During a news conference on the North Steps of the Capitol in Hartford, House Republicans listed over a dozen specific statutory and policy changes they would make, centered around three core principles: prevention, accountability, and rehabilitation.
These proposed reforms include:
- Allowing law enforcement access to all juvenile records to ensure an officer has complete information to use in seeking a post-arrest detention order;
- Expediting arraignment for felonies, a sex assault, offense involving use of a firearm, and giving courts the ability to require DCF investigations for juveniles charged in those cases;
- Implementing victim impact panels in juvenile delinquency hearings;
- Requiring Family Support Services intervention at juvenile court arraignments;
- Expanding circumstances in which a matter is automatically transferred to the regular criminal docket, including instances involving a loss of life or use of a firearm;
- Electronic monitoring for juveniles arrested while awaiting trial on previous offenses;
- Creating a new offense of “larceny of a motor vehicle” not tied to the value of the vehicle.
“People in our community are frustrated and frightened. That’s why we remain resolute in finding concrete bi-partisan solutions to protect state residents. Although we are calling for accountability, it’s not about locking people up and throwing away the key. We are also calling for diversionary and post-arrest counseling and programming, including family support services in order to give troubled juveniles the assistance they need,” said Rep. Devlin, Deputy Leader.
“It seems as if I receive a call or email almost every day asking me to do something to stop these break-ins. Trumbull residents are being terrorized by these thieves on a nightly basis and some worry that an attempted car theft could lead to innocent deaths, like the incidents in New Britain or Glastonbury,” said Rep. Rutigliano, Senior House Whip. “That is why I am joining my colleagues and fellow residents in demanding immediate change with to the juvenile justice system with our plan.”
“House Republicans are offering solutions that get to the heart of this issue and offer real accountability to everyone in the juvenile justice process. For those who have so far only offered divisive rhetoric but were quick to walk away from the negotiating table when solutions were required — now is your chance,” said Rep. McGorty, who serves as an Assistant Republican Leader in the House. “This critical public safety issue demands the immediate and full attention of every elected member of the General Assembly, and it can’t wait for the end of this summer. Our communities can’t wait that long.”
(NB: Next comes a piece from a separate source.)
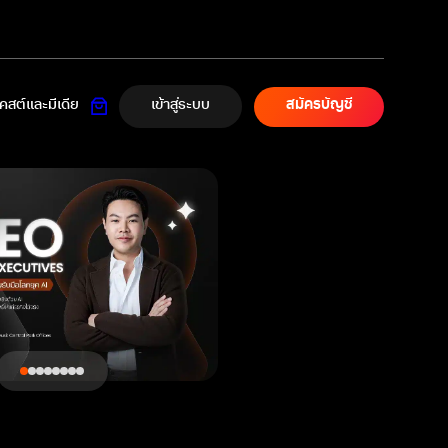
เข้าสู่ระบบ
สต์และมีเดีย
สมัครบัญชี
Juvenile crime was a focus for House Republicans headed into the 2021 legislative session. The session, however, ended without substantial progress in reforming juvenile justice laws.
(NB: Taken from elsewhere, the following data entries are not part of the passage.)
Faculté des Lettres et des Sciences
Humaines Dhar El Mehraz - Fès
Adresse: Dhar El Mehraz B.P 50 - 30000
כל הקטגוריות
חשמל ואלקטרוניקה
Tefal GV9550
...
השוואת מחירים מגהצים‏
Amid a turbulent period of heightened juvenile criminal activity across the state — including in Trumbull, where car thefts doubled in one year alone — House Republicans petitioned for a special legislative session.
On Sunday August 15th, Trumbull police arrested three juveniles after residents reported youths going through their cars.
The Republican proposals can be found at www.stopcarthefts.com. The Trumbull Republicans are asking every member of the General Assembly to sign their petition, initiate a special session and begin debate on these proposals immediately.